Pictures with circuit source files
§
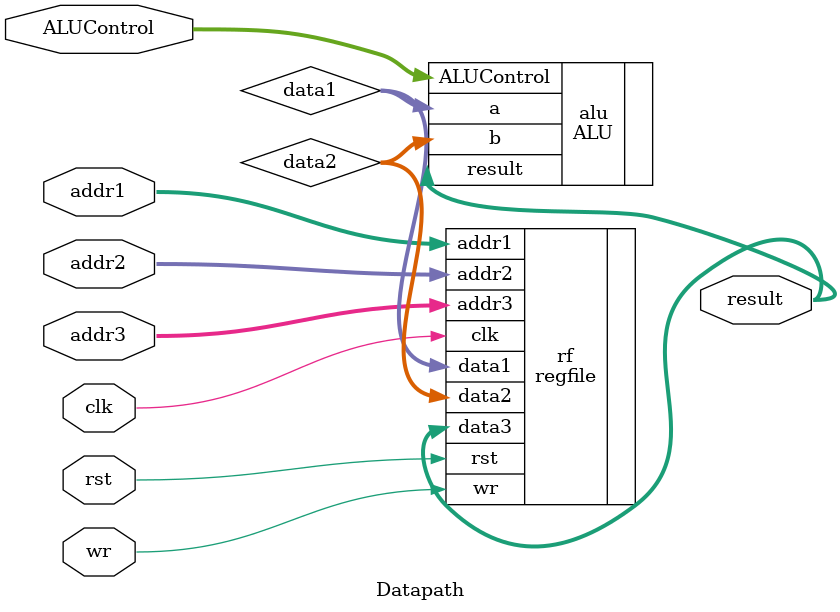
<source format=v>

module Datapath(
    input clk, rst, wr,                        // clock, reset, write enable
    input [1:0] addr1, addr2, addr3,           // register addresses (2-bit for 4 registers)
    input [2:0] ALUControl,                    // operation selector for ALU
    output [31:0] result                       // final result from ALU
);

    // Internal wires to connect components
    wire [31:0] data1, data2;

    // Instantiate the register file
    regfile rf (
        .clk(clk),
        .rst(rst),
        .wr(wr),
        .addr1(addr1),
        .addr2(addr2),
        .addr3(addr3),
        .data3(result),     // ALU result will be written back
        .data1(data1),      // Read data 1
        .data2(data2)       // Read data 2
    );

    // Instantiate the ALU
    ALU alu (
        .a(data1), 
        .b(data2), 
        .ALUControl(ALUControl), 
        .result(result)
    );

endmodule

</source>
§
Task prompt:
Across the data above, how many lines contain the string "input"? Reply with the number and nothing else.

Response to this task:
3